The story of Bouboule, this 10-month-old cocker spaniel, has unleashed passions at the end of 2024. Alain Dieryck, 76, lives in Saint-Vaize, near Saintes. Happy owner of his cocker spaniel since last March, the septuagenarian learned that he had cancer two months later… Upsetting news which forced him to make a difficult decision: to find a foster family for Bouboule. At an impasse, he picked up his phone to contact the “Sud Ouest” agency in Saintes, with an unusual request.
On Wednesday November 27, the article relaying his appeal appeared on sudouest.fr. In the space of 48 hours, Alain Dieryck received more than 70 calls and SMS messages from all over France. “I even got a call from Belgium,” he said, when informing us that he had found the ideal people in his eyes to welcome Bouboule into their home. They are Théo Ducept and his partner Elisa, who live in Lagord, near La Rochelle. “The young man grew up with cocker spaniels, I immediately felt his motivation in his voice,” he confided “relieved”.
The incredible dolphin show in the La Rochelle port
The saga lasted two days and attracted many curious people to the port of La Rochelle. On Tuesday, June 25, three common dolphins managed to suddenly enter the Chalutiers basin. The mammals took advantage of the opening of the gates during high tide and managed to enter the lock. The Pelagis observatory and the captaincy tried to keep them away, in vain. Several boaters had the chance to observe them first during the evening chasing mules. Although several solutions were considered to get them out so that they did not disrupt port activities, the trio of mammals ended up leaving the basin on the evening of Thursday, June 27, without requiring human operation. During their two-day parade, the dolphins attracted a large number of onlookers around the pool. The crowd remained compact throughout the day, going into ecstasy at each jump of one of the three mammals. The loving spectators would have liked this escapade to be eternal.
At the La Palmyre zoo, the birth of two giant otters
The pink notebook of the La Palmyre zoo was enriched, in February 2024, with Tayel and Uma, two small females of the species of giant otters released from the belly of Gata, their mother. Very good news for the park which has recently welcomed the species and for the European breeding program which currently brings together 73 individuals spread across 24 institutions.
This type of birth is indeed very rare in a zoo, these animals being particularly sensitive to disturbance when raising young. The comings and goings were therefore limited to only the caregivers in the sector and for extremely short intervals during the first weeks.
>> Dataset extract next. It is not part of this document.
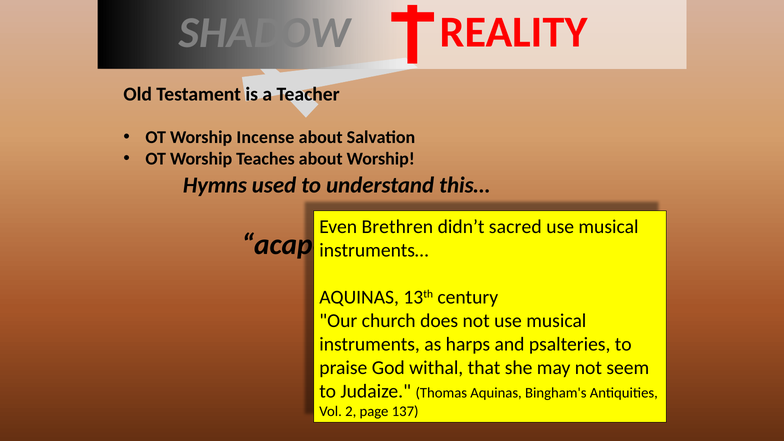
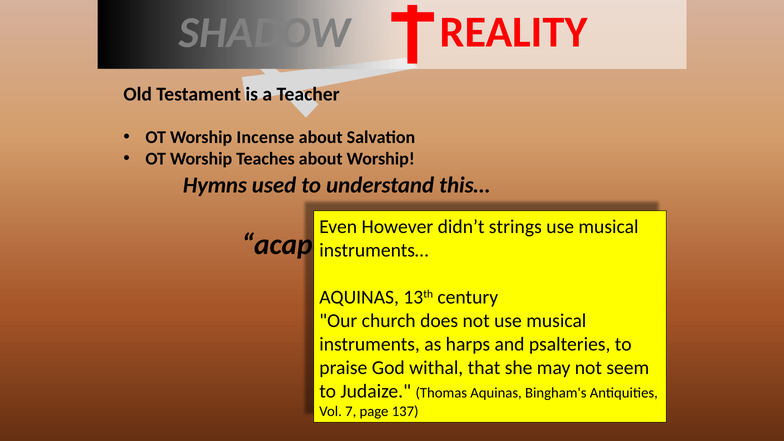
Brethren: Brethren -> However
sacred: sacred -> strings
2: 2 -> 7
“The behavior of the two adults with their young could be followed from the first day of birth thanks to cameras installed in the nest boxes serving as burrows. Around the age of two months, the parents began to regularly transport the otters out of the burrows to the indoor pool so that they could become familiar with the water and learn to swim,” says the animal park.
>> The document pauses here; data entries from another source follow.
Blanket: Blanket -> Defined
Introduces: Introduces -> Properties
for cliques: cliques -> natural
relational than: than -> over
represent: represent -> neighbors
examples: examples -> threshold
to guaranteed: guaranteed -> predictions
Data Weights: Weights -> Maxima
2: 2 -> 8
Crayfish are causing misfortune in waterways
Imagine: you are riding your bike peacefully along the banks of the Charente, and slap, you crush a Louisiana crayfish. In the spring, the invasive species saturated the river so much that it was seen crossing roads to colonize other areas of water. “There was no winter, with less than ten days of frost. The fairly favorable temperatures meant that the crayfish came out earlier than usual. And they reproduce several times a year,” analyzed Yann Davitoglu, project manager for migratory fish and aquatic environments at the EPTB Charente (territorial public basin establishment).
This has delighted the otters, herons and storks, who feast on it. From a few walkers too who only had to bend over to make a fricassee. Much less of the banks, undermined from the inside, and of the other species, which were pecked by this voracious creature. When there are only them left, the crayfish eat each other. The population falls, until the next invasion…
The little bustard pecks at the basins
Stronger than thousands of black blocks determined to do battle with the police, the little bustard! It is indeed this bird, and not the violent clashes of 2022 and 2023, which allowed environmental activists to win, on December 18, a legal battle against the “megabasin” of Sainte-Soline and three others of the 16 basin reserves. of Sèvre Niortaise and Mignon. The courts considered that their establishment in “one of the last areas suitable for the reproduction of the bustard” would harm the conservation of the species. Because the large cultivated plains of Poitou-Charentes are among the last territories where Tetrax Tetrax survives, with its black and white collar (for males) and brown plumage. A protected species, migratory in the center-west of France, the bustard is on the verge of extinction. Its numbers fell from 6,800 to 400 singing males between 1978 and 2000, a reduction of 94% of the population in 22 years (LPO).